**Given exercise 1**
Reproduce the records verbatim, starting from the first line of the records and going on through the line that contains "21: (340, 172)", with both of those lines included.

**Source excerpt**
US12624300B2US 12624300 B2US12624300 B2US 12624300B2US-12624300-B2

Abstract

A process for upgrading a naphtha feed includes separating the naphtha feed into at least a light naphtha fraction, contacting the light naphtha fraction with hydrogen in the presence of at least one cyclization catalyst, and contacting the cyclization effluent with at least one cracking catalyst. Contacting the light naphtha fraction with hydrogen in the presence of at least one cyclization catalyst may produce a cyclization effluent comprising a greater concentration of naphthenes compared to the light naphtha fraction. Contacting the cyclization effluent with at least one cracking catalyst under conditions sufficient crack at least a portion of the cyclization effluent may produce a fluid catalytic cracking effluent comprising light olefins, gasoline blending components, or both. A system for upgrading a naphtha feed includes a naphtha separation unit, a cyclization unit disposed downstream of the naphtha separation unit, and a fluid catalytic cracking unit disposed downstream of the cyclization unit.

Inventors

  • Omer Refa Koseoglu

Assignees

  • SAUDI ARABIAN OIL COMPANY

Dates

Publication Date
20260512
Application Date
20240320

Claims (16)

**Given exercise 2**
According to the patent abstract, which three units make up the system for upgrading a naphtha feed?

**Dataset excerpts**
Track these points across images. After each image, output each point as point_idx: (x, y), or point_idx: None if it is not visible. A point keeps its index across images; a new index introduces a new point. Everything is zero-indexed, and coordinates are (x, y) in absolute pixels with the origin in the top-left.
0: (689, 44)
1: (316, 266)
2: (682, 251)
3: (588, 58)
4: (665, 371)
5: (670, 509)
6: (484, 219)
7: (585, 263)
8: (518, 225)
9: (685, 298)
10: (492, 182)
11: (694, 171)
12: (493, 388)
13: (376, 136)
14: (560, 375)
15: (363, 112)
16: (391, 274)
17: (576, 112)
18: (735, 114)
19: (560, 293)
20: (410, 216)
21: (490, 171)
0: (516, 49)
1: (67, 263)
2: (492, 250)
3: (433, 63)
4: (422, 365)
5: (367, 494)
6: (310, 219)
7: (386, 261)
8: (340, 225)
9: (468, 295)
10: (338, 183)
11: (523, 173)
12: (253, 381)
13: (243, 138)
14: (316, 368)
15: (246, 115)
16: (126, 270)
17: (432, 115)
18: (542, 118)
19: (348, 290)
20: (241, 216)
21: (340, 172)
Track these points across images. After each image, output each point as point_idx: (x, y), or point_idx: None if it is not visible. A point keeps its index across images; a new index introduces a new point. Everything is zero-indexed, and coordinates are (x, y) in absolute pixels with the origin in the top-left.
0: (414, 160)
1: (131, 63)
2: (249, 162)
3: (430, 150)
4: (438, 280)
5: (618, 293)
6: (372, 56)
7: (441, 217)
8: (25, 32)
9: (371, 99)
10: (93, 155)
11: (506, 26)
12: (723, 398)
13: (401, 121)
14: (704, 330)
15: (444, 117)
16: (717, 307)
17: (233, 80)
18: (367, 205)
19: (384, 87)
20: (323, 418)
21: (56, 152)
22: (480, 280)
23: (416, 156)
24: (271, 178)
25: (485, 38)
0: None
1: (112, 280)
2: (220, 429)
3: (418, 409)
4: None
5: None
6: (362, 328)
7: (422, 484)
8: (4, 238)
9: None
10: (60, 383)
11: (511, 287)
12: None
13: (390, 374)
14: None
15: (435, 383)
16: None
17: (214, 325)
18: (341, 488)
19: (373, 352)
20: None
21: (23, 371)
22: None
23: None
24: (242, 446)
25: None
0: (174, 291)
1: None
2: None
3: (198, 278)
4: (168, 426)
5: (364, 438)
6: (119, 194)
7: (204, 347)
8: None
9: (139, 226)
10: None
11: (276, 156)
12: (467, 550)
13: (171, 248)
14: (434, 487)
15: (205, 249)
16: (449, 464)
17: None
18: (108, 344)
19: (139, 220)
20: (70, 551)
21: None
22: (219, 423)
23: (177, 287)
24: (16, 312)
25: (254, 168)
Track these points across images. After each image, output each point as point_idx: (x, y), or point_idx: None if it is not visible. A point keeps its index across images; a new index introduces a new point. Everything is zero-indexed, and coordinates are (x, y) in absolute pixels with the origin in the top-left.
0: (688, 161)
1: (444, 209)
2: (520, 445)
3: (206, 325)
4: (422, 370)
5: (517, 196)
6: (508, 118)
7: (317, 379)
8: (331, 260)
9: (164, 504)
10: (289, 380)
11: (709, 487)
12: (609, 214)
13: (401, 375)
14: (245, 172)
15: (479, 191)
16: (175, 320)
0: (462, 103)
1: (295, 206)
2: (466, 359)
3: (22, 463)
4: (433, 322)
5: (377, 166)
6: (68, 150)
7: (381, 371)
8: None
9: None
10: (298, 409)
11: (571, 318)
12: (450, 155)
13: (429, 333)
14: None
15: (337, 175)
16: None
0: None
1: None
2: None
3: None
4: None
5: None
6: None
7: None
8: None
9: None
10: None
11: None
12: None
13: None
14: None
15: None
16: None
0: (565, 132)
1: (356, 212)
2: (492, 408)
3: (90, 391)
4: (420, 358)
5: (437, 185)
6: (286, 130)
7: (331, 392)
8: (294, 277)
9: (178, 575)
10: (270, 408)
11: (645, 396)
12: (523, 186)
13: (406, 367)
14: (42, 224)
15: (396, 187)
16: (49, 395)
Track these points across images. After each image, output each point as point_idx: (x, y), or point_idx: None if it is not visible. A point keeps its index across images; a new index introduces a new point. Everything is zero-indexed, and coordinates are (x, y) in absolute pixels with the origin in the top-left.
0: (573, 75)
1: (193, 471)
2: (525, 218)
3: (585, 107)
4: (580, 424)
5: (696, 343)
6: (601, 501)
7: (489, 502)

**Correct result 1**
Track these points across images. After each image, output each point as point_idx: (x, y), or point_idx: None if it is not visible. A point keeps its index across images; a new index introduces a new point. Everything is zero-indexed, and coordinates are (x, y) in absolute pixels with the origin in the top-left.
0: (689, 44)
1: (316, 266)
2: (682, 251)
3: (588, 58)
4: (665, 371)
5: (670, 509)
6: (484, 219)
7: (585, 263)
8: (518, 225)
9: (685, 298)
10: (492, 182)
11: (694, 171)
12: (493, 388)
13: (376, 136)
14: (560, 375)
15: (363, 112)
16: (391, 274)
17: (576, 112)
18: (735, 114)
19: (560, 293)
20: (410, 216)
21: (490, 171)
0: (516, 49)
1: (67, 263)
2: (492, 250)
3: (433, 63)
4: (422, 365)
5: (367, 494)
6: (310, 219)
7: (386, 261)
8: (340, 225)
9: (468, 295)
10: (338, 183)
11: (523, 173)
12: (253, 381)
13: (243, 138)
14: (316, 368)
15: (246, 115)
16: (126, 270)
17: (432, 115)
18: (542, 118)
19: (348, 290)
20: (241, 216)
21: (340, 172)

**Correct result 2**
A naphtha separation unit, a cyclization unit downstream of it, and a fluid catalytic cracking unit downstream of the cyclization unit.